À l’occasion du colloque international intitulé « Cartographies littéraires : lecture géocritique du roman africain francophone », organisé par l’Université Akli Mohand Oulhadj de Bouira, l’invité d’honneur, le professeur Benaouda Lebdai, a livré une intervention vibrante, humaine et intellectuellement stimulante autour de la figure de Frantz Fanon.
Ainsi, en préambule au lancement de son prochain ouvrage — annoncé pour le printemps 2026 — le Pr Lebdai a revisité le parcours géographique, idéologique et intellectuel de Fanon, à travers une lecture géocritique de son œuvre et de sa vie.
Frantz Fanon : une vie en territoire(s)
En effet, dans une narration à la fois rigoureuse et chargée d’émotion, le Pr Lebdai est revenu sur les derniers jours de Fanon, atteint de leucémie. Trop affaibli pour écrire lui-même, il dicta son ultime ouvrage — Les Damnés de la Terre — à sa secrétaire, témoignage poignant de l’urgence de transmettre sa pensée jusqu’au bout. Envoyé d’abord à Moscou par le GPRA (Gouvernement provisoire de la République algérienne), Fanon fut ensuite transféré aux États-Unis, où il s’éteint en 1961 dans un hôpital près de Washington, à seulement 36 ans, entouré de son épouse Josie Fanon et de son fils Olivier.

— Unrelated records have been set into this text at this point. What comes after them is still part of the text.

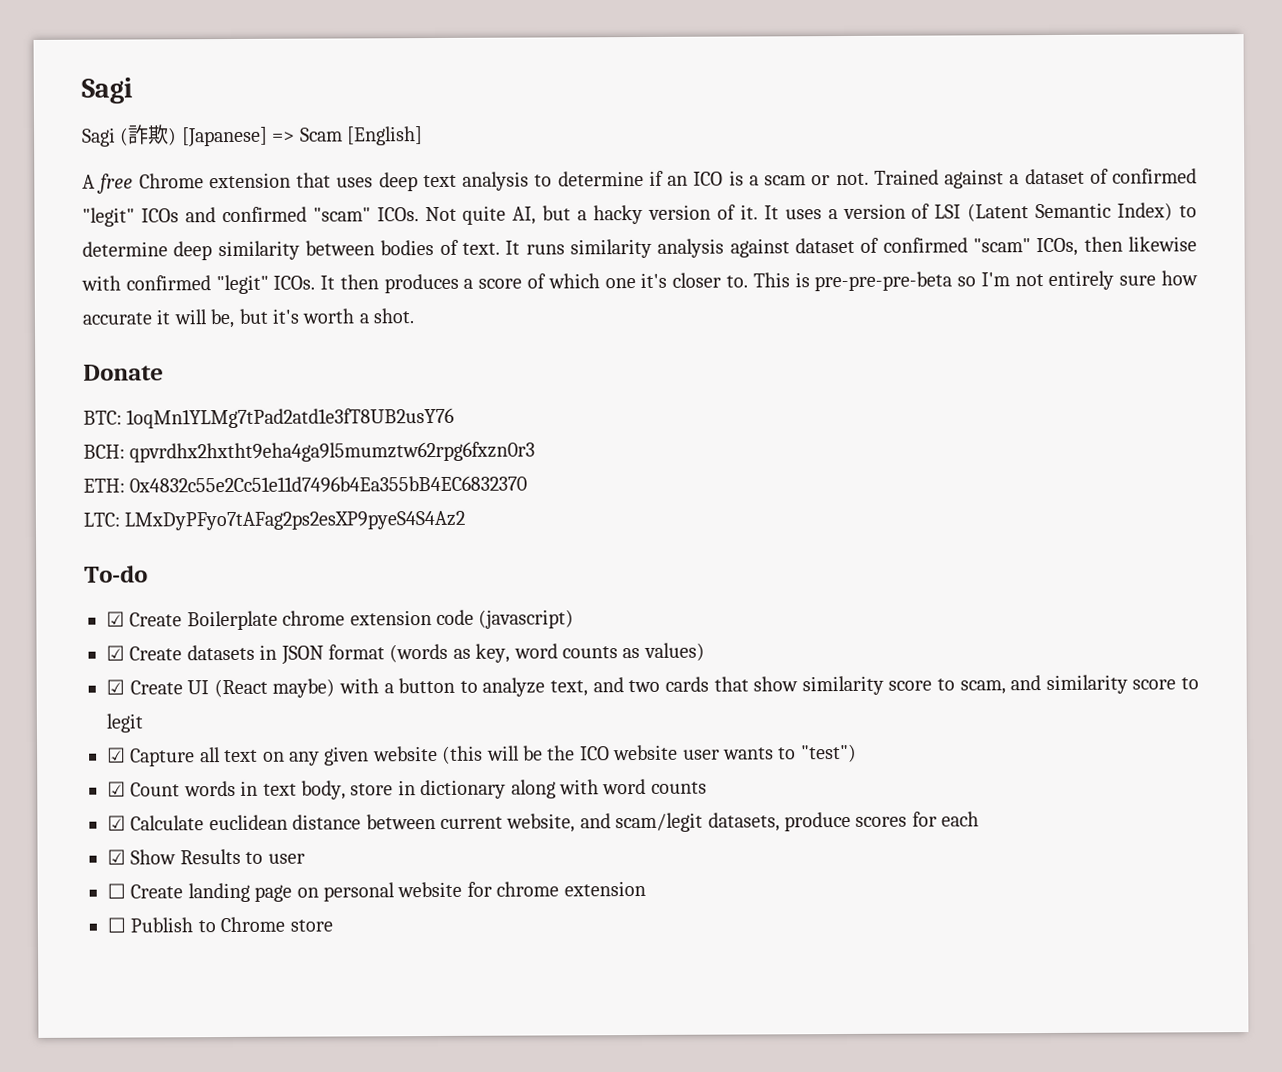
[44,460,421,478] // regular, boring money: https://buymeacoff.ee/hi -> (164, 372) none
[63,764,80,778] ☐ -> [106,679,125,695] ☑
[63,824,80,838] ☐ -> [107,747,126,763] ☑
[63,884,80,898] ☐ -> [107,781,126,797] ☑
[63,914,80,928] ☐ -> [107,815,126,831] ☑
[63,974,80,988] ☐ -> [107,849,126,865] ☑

Mais Fanon, ce n’est pas seulement une fin tragique. C’est surtout un parcours d’engagements incarnés, une pensée en mouvement façonnée par ses territoires de vie : la Martinique de sa jeunesse, la France de ses études, l’Algérie de sa lutte révolutionnaire, la Tunisie de son exil politique et les capitales africaines de son combat diplomatique.
La géocritique au cœur de la pensée fanonienne
Inscrivant Fanon dans la perspective géocritique au cœur du colloque, le professeur Lebdai a rappelé que l’espace, s’il n’est pas au centre explicite des écrits de Fanon, est pourtant essentiel pour comprendre la construction de sa pensée. « Il ne décrit pas les paysages, sauf peut-être Alger, lorsqu’il évoque la séparation entre quartier européen et quartier arabe. Chez lui, ce n’est pas l’espace qui compte, c’est l’être humain en situation d’infériorité. »
La géocritique, telle que définie par Bertrand Westphal, permet de relire l’impact des espaces sur l’homme, mais aussi l’impact inverse : l’homme qui modifie les territoires par ses actes et ses idées. Fanon, explique Lebdai, a transformé symboliquement des lieux comme l’hôpital de Blida-Joinville, Tunis, ou encore les espaces diplomatiques africains, devenus des foyers d’un anticolonialisme actif, radical, profondément humaniste.
Un intellectuel mondial aux racines algériennes
Avec force, Lebdai affirme que « l’Algérie a fait Fanon ». Il conteste certaines biographies qui prétendent que le GPRA aurait été hostile à Fanon en raison de sa couleur de peau. Pour lui, c’est faux : l’accueil des dirigeants algériens, de Krim Belkacem à Abane Ramdane, fut celui d’alliés dans une lutte commune.
Mieux encore, Fanon, bien que non-Algérien d’origine, est devenu un acteur central de la Révolution, et son “algérianité” est au cœur de la biographie que prépare actuellement le professeur.Ce futur ouvrage entend mettre en lumière l’« algérianité littéraire et politique » de Fanon, en s’appuyant sur des références locales, des archives inédites, et une perspective décentrée par rapport aux discours traditionnels souvent francocentrés.
Un héritage global, un territoire idéologique
Fanon, rappelle Lebdai, n’a pas seulement marqué l’Algérie. Son influence s’est propagée dans le monde entier : chez les Black Panthers aux États-Unis, chez Angela Davis, Stokely Carmichael, Malcolm X, mais aussi chez Amílcar Cabral, Patrice Lumumba, Thomas Sankara, Kwame Nkrumah, Sékou Touré, Modibo Keïta et Steve Biko. Même Nelson et Winnie Mandela ont été marqués par son œuvre.
Ses écrits, politiques et littéraires, s’inscrivent pleinement dans ce que Édouard Glissant appelait « l’espace du Tout-Monde » : un espace transnational, multiculturel, traversé par les luttes, les rêves et les mots de ceux qui refusent l’oppression. À l’instar d’un Edward Saïd, « fanonien convaincu pour la Palestine », Fanon a transmis une nouvelle langue aux opprimés du monde entier, un langage de libération, de dignité et de résistance.
Un moment fort d’un colloque prometteur
Par son propos, le Pr Lebdai a donné le ton du colloque : une réflexion exigeante, enracinée dans l’histoire mais résolument tournée vers l’avenir. Ce colloque, organisé par le département de lettres et langue française de l’Université de Bouira, ambitionne de revisiter les romans africains francophones à travers le prisme fécond de la géocritique, et Fanon, par son parcours unique, en constitue une figure phare. Entre mémoire, territoire et pensée, l’héritage de Fanon continue de cartographier les consciences.